> **Texto para leitura**:
####

Execução de assessor faria parte de plano semelhante ao que tentou ligar Jair Bolsonaro ao assassinato da vereadora Marielle Franco.

Segundo o ex-advogado do senador Flávio Bolsonaro (Republicanos-RJ), Frederick Wassef, Fabrício Queiroz era alvo de uma conspiração que pretendia assassiná-lo para incriminar o presidente Jair Bolsonaro. Wassef afirmou que essa teria sido a motivação de abrigo dada ao ex-assessor de Flávio Bolsonaro.

Wassef disse que havia um “plano traçado” para o assassinato de Queiroz e esta seria parte de uma fraude. O advogado relacionou a conspiração ao depoimento do porteiro do condomínio do presidente. O depoimento, desmentido posteriormente, ligava Bolsonaro ao assassinato da morte da ex-vereadora Marielle Franco (Psol).

“Passei a ter informações de que Fabrício Queiroz seria assassinado. O que estou falando aqui é absolutamente real. Eu tinha a minha mais absoluta convicção de que ele seria executado no Rio de Janeiro. Além de terem chegado a mim essas informações, eu tive certeza absoluta de que quem estivesse por trás desse homicídio, dessa execução, iria colocar isso na conta da família Bolsonaro”, disse em entrevista à revista Veja, publicada nesta 6ª feira (26.jun.2020).

Antes de supostamente buscar evitar o possível assassinato de Queiroz, Wassef afirmou que inicialmente sua ajuda foi “por uma questão humanitária”. Disse ainda que havia oferecido abrigo em 3 de suas propriedades em São Paulo.

“Eu sabia que ele precisava vir a São Paulo se tratar. Precisava ter um local para ficar. Ele não podia ficar em um hotel, em pousada ou nada do gênero. Então, por uma questão humanitária, eu fiz chegar ao conhecimento dele que podia ficar em uma de minhas propriedades. Ofereci 3 opções: a casa em Atibaia, uma em São Paulo e outra no litoral”, disse.

Mesmo próximo a Bolsonaro durante o período, o advogado omitiu do presidente e de Flávio Bolsonaro a possibilidade de morte de Queiroz e sobre ter abrigado o ex-assessor do filho 01.

“Meu objetivo foi tão somente conceder um espaço para que uma pessoa não viesse a morrer. Sempre houve um distanciamento entre nós”, disse ainda, ao negar também que tenha tido qualquer contato direto com Queiroz.

####

> **Dados fornecidos**:
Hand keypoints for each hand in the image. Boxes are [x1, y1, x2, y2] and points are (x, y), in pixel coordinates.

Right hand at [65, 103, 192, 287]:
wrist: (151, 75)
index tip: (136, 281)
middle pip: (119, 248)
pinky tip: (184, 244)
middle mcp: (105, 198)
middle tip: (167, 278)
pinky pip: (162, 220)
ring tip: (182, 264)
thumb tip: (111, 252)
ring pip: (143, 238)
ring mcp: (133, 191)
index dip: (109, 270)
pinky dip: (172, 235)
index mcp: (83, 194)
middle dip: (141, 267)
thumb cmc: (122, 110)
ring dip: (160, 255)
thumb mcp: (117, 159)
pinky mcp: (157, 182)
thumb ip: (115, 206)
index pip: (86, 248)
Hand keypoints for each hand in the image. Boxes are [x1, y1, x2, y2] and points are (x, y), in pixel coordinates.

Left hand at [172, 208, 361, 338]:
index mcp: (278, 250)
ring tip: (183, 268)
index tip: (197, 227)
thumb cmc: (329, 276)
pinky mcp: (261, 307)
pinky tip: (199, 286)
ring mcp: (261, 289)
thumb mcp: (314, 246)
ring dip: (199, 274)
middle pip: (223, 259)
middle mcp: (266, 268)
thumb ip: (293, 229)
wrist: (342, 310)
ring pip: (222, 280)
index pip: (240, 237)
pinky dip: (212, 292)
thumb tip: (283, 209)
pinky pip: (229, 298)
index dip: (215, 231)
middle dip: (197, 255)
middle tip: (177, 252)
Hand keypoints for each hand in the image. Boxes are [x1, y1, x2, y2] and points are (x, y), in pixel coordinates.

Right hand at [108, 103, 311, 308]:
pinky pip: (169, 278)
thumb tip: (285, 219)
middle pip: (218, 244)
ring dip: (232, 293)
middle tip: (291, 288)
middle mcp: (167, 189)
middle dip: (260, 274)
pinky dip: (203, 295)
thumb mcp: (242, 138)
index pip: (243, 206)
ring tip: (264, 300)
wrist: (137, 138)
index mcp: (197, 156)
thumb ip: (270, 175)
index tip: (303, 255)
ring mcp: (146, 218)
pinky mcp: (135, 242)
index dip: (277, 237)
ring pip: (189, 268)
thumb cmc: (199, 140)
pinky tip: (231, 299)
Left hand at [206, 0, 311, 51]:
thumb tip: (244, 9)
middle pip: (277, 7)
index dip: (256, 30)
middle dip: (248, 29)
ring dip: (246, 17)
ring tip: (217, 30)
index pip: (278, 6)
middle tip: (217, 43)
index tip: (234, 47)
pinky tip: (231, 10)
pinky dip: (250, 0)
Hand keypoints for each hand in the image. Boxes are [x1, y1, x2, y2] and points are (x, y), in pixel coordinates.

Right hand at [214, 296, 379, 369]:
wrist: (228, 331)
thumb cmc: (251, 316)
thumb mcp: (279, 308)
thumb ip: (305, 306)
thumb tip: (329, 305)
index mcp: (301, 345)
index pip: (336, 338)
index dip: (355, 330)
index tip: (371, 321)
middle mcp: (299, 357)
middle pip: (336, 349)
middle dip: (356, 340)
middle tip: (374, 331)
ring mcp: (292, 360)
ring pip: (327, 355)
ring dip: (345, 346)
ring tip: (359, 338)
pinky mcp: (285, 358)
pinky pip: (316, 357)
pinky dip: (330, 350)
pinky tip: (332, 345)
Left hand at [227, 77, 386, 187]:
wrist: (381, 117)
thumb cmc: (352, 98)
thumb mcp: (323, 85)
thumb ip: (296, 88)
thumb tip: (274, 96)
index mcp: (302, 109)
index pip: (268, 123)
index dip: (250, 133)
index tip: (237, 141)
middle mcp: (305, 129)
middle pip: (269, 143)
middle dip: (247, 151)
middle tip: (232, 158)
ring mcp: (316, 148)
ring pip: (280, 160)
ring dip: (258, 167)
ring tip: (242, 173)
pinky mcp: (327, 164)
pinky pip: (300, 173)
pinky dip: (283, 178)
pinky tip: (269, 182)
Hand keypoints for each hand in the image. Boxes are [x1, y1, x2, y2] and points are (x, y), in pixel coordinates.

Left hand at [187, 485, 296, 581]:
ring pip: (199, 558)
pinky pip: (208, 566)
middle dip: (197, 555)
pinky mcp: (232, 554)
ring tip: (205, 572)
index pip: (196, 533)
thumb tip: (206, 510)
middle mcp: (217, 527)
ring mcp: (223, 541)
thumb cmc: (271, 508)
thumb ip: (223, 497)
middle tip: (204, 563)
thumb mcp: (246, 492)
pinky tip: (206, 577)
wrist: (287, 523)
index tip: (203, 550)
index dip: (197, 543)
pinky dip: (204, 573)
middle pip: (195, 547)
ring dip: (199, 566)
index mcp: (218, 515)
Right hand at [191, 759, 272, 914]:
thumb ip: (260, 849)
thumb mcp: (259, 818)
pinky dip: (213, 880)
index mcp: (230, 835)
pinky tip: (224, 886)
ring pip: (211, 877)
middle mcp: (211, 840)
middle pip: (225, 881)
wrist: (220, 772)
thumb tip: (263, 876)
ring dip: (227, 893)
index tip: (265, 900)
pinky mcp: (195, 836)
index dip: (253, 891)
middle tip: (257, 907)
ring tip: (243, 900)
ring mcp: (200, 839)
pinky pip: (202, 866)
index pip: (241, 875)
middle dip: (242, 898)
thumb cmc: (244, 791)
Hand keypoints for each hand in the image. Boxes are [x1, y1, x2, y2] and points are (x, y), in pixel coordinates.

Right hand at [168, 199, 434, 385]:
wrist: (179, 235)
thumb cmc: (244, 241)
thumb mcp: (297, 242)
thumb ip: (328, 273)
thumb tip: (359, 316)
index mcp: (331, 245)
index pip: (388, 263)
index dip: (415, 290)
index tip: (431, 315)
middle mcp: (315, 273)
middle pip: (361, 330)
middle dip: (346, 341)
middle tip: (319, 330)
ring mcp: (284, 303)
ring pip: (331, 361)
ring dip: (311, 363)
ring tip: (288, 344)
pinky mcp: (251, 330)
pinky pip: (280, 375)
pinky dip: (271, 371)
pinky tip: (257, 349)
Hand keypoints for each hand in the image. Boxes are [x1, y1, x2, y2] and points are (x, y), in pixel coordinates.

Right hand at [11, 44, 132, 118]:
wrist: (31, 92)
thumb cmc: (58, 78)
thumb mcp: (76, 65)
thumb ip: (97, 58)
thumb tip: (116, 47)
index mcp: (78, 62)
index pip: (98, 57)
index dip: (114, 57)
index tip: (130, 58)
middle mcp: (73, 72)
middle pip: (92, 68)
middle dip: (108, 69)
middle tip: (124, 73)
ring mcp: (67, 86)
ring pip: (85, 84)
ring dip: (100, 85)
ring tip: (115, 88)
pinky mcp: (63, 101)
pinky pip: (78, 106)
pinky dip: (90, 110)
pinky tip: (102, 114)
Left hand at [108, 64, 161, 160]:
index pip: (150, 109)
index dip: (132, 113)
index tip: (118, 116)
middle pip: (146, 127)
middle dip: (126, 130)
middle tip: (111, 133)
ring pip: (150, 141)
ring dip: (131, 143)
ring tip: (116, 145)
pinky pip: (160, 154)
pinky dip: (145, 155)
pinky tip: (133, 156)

####

> **Problema 1**: Diga se cada frase bate com o texto sobre Queiroz, respondendo sim ou não e citando as palavras do texto que decidem: (a) Wassef ofereceu três lugares para Queiroz ficar. (b) Wassef avisou o presidente de que Queiroz corria risco de morte. (c) Wassef deu a entrevista à revista Veja.
> **Problema 2**: Liste todas as pessoas citadas pelo nome no texto sobre Queiroz.
Os dados não têm nenhuma ligação com o texto sobre Queiroz.

> **Resposta 1**:
(a) Sim: "Ofereci 3 opções: a casa em Atibaia, uma em São Paulo e outra no litoral".
(b) Não: "o advogado omitiu do presidente e de Flávio Bolsonaro a possibilidade de morte de Queiroz".
(c) Sim: "disse em entrevista à revista Veja".

> **Resposta 2**: Jair Bolsonaro, Marielle Franco, Flávio Bolsonaro, Frederick Wassef, Fabrício Queiroz